> _EXERCISE DIRECTIONS_
In the following material, identify every line holding the string "console" and return it.

> _DATASET_
# # # #

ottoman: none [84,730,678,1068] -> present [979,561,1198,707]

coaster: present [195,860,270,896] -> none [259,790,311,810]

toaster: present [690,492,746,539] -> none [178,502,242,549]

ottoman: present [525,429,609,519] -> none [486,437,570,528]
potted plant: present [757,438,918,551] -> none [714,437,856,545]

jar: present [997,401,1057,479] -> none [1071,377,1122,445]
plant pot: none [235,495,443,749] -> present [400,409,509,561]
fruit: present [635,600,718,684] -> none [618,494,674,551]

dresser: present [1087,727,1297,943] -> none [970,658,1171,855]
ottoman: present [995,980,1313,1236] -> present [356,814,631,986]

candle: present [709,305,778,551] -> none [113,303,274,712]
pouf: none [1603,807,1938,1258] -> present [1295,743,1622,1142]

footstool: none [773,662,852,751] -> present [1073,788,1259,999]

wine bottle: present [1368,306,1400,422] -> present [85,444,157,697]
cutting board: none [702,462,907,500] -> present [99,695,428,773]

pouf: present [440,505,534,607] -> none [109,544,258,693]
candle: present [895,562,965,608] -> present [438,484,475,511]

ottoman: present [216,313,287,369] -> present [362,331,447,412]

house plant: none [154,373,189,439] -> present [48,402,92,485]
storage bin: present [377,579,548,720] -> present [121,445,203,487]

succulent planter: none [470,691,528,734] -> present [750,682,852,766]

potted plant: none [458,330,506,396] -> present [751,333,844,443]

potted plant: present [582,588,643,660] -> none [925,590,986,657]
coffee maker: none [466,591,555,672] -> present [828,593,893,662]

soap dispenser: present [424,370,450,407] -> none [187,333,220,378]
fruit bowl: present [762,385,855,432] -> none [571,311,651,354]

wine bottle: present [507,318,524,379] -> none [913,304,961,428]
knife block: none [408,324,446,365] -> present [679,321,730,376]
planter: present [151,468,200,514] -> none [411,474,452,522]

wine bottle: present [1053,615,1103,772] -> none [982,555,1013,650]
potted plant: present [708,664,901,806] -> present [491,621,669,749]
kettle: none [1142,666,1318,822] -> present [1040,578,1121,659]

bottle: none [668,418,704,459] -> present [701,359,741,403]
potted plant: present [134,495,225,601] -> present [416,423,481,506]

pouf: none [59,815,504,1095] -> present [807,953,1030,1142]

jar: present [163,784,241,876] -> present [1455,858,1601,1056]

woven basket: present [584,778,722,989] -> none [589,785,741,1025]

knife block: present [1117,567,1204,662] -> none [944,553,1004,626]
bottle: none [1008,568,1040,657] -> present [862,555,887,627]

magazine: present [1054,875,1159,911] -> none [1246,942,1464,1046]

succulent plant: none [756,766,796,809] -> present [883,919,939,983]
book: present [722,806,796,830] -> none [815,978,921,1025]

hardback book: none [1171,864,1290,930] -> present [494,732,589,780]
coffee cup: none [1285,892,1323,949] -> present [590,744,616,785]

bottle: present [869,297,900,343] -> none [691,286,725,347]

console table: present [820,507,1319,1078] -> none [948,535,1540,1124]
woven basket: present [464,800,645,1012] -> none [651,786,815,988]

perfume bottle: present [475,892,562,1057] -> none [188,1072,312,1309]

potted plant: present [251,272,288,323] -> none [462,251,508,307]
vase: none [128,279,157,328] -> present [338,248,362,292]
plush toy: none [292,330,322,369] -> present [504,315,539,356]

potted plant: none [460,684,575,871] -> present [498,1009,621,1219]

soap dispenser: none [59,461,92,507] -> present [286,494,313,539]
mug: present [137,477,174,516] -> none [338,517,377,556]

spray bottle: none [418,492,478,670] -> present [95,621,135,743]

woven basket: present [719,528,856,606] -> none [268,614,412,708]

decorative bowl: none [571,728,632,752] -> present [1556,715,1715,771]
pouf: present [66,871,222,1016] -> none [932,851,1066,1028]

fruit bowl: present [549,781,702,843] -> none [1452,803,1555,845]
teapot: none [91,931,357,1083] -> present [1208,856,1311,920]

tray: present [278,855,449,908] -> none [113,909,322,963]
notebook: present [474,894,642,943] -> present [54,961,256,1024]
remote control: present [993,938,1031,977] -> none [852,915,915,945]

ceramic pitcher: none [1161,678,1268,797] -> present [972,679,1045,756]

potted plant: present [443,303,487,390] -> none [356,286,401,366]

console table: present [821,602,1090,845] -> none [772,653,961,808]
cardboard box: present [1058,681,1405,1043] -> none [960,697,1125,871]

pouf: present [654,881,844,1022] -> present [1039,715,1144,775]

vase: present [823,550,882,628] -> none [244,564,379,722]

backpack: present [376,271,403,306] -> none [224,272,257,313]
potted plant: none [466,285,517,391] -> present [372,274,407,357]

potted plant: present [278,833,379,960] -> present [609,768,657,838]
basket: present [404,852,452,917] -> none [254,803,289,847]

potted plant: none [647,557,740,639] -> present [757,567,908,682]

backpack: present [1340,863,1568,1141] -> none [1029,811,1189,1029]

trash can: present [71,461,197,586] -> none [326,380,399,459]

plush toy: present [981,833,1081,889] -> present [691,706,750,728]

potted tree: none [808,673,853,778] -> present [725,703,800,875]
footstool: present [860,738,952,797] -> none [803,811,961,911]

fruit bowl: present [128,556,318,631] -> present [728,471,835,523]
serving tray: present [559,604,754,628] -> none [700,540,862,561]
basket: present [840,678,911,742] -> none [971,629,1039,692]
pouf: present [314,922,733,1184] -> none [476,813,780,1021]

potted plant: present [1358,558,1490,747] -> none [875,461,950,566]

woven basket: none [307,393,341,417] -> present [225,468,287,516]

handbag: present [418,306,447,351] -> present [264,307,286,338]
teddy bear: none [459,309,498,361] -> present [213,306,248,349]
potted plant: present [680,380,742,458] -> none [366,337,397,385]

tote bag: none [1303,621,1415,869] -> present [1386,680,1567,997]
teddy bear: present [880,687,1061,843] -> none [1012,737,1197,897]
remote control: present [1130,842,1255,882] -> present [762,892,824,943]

# # # #

> _RESPONSE TO THIS EXERCISE_
console table: present [820,507,1319,1078] -> none [948,535,1540,1124]
console table: present [821,602,1090,845] -> none [772,653,961,808]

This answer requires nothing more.